What you tend to find is these groomers are chain-migration husbands: a relative born in Pakistan who is married to a family member for visa purposes and who exists in a kind of cultural twilight zone of late night taxi and take away work with other chain migration husbands from Pakistan, hearing a very skewed perspective of British culture.

flashz · 15/08/2018 21:35

How the fuck can you blame Islam when sex outside marriage is forbidden? Likewise for drugs and alcohol. How can you call these ppl Muslims when they are breaching the major rules of Islam? Daily mail and EDL would have you blame Muslims when it's far more complicated than that. Are ppl Flipping gullible or what.
These girls are victims but all ppl seem to care about is the so called religion of the perpetrators (ha! When extra-marital sex and alcohol mean they've renounced their faith anyway).
Tommy Robinson or the papers dont care when there's a grooming case involving white perpetrators. I wonder why....
Our patriarchal and sexist society has turned many Men into trash. Doesn't matter if they are white, Pakistani or whatever.

therealposieparker · 15/08/2018 21:38

If this was at a fraternity of athletes we'd be asking what's the cause within this culture than produces the majority of this type of predator.

If this was rich Etonians we'd scorn the privilege that created paedophilic rapists.

As it is most people are being crushed by the big fat elephants in the room...

87% of men in grooming gangs are from one culture. That is not a bastardised version of Islam just like Priests that abused kids are still catholics.

This is the same shit that silences women around trans issues.
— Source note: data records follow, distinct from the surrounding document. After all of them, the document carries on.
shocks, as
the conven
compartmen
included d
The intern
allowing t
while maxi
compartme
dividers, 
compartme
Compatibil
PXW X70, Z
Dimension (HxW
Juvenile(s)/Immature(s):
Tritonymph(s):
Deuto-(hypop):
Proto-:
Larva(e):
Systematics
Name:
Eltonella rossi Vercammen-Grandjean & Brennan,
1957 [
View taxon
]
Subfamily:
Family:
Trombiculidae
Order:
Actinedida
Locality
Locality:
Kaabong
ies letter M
Let's have some balls people.

Ereshkigal · 15/08/2018 21:40

What you tend to find is these groomers are chain-migration husbands: a relative born in Pakistan who is married to a family member for visa purposes and who exists in a kind of cultural twilight zone of late night taxi and take away work with other chain migration husbands from Pakistan, hearing a very skewed perspective of British culture.
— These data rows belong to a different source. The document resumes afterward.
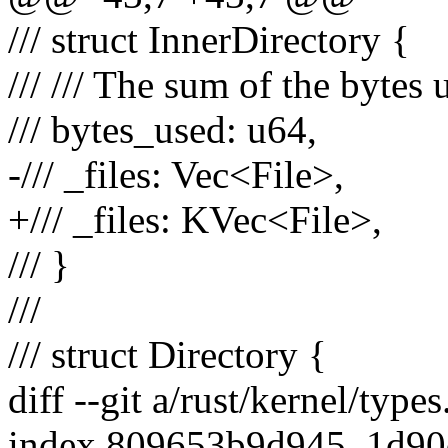
/// struct InnerDirectory {
/// /// The sum of the bytes u
/// bytes_used: u64,
-/// _files: Vec<File>,
+/// _files: KVec<File>,
/// }
///
/// struct Directory {
diff --git a/rust/kernel/types
index 809653b9d945..1d9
Quite possibly here because of a scenario like this:

https://www.thetimes.co.uk/article/forced-marriage-visas-for-men-who-force-teenagers-into-marriage-f82wkldp3

Ereshkigal · 15/08/2018 21:41

Which I post because generally violent misogynists don't change their spots and they abuse women closer to home as well.

therealposieparker · 15/08/2018 21:42

I can't believe how little coverage this vile woman got in the press

Vicky1990 · 15/08/2018 21:43

Why is no one mentioning these men are mostly immigrants.

Bespin · 15/08/2018 21:43

unfortunately none of this as gone away with a few trials and this is very much still an ongoing issue with gangs in this area and other surrounding areas

Ereshkigal · 15/08/2018 21:44

The common factor is men in positions of power able to form closed groups not subject to scrutiny

YY.

therealposieparker · 15/08/2018 21:45

Don't mention that they're Muslim or immigrants. #bigots

Bespin · 15/08/2018 21:47

also this is not only immigrants or other ethnic minority groups, there are many different groups of men that pray on vunrability young woman. especially with mental health and learning disabilities.
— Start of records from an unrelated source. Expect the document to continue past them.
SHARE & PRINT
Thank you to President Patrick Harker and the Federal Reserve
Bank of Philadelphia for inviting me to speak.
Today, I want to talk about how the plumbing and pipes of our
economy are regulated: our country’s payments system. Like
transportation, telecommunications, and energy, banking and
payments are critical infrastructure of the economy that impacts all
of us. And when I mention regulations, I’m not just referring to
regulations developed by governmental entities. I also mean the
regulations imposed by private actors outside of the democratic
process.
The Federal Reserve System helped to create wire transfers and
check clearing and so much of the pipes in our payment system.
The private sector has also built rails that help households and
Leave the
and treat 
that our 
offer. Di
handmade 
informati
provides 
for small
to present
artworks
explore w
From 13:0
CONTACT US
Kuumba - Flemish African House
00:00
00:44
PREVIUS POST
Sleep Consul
therealposieparker · 15/08/2018 21:50

87% of all men known in these gangs are Pakistani Muslim. Ask the women in Pakistan if they are surprised. Seriously. What is wrong with saying this?

Bespin · 15/08/2018 21:55

therealposieparker

because that is not the whole picture of this type of crime and that is not the only profile of the men thst carry this out. to simply state that its this group minimises this problem which is a wider issues around the exploration and vunrable young woman.

therealposieparker · 15/08/2018 21:57

So we should focus on the victims not the perpetrators in these specific crimes? But in all others not victim blame?

Bespin · 15/08/2018 22:03

therealposieparker

I'm not in the mood for games around this I have spend the day dealing with the impact of this very thing I would suggest that we support the victims of these crimes to be in a position where they are supported to be able to bring the accused to justice. this is a missivly. complex issue and simply stating its one group misrepresents it. this is a nation wide issue with gangs of men from diffent ethnic backgrounds who use there positions of power.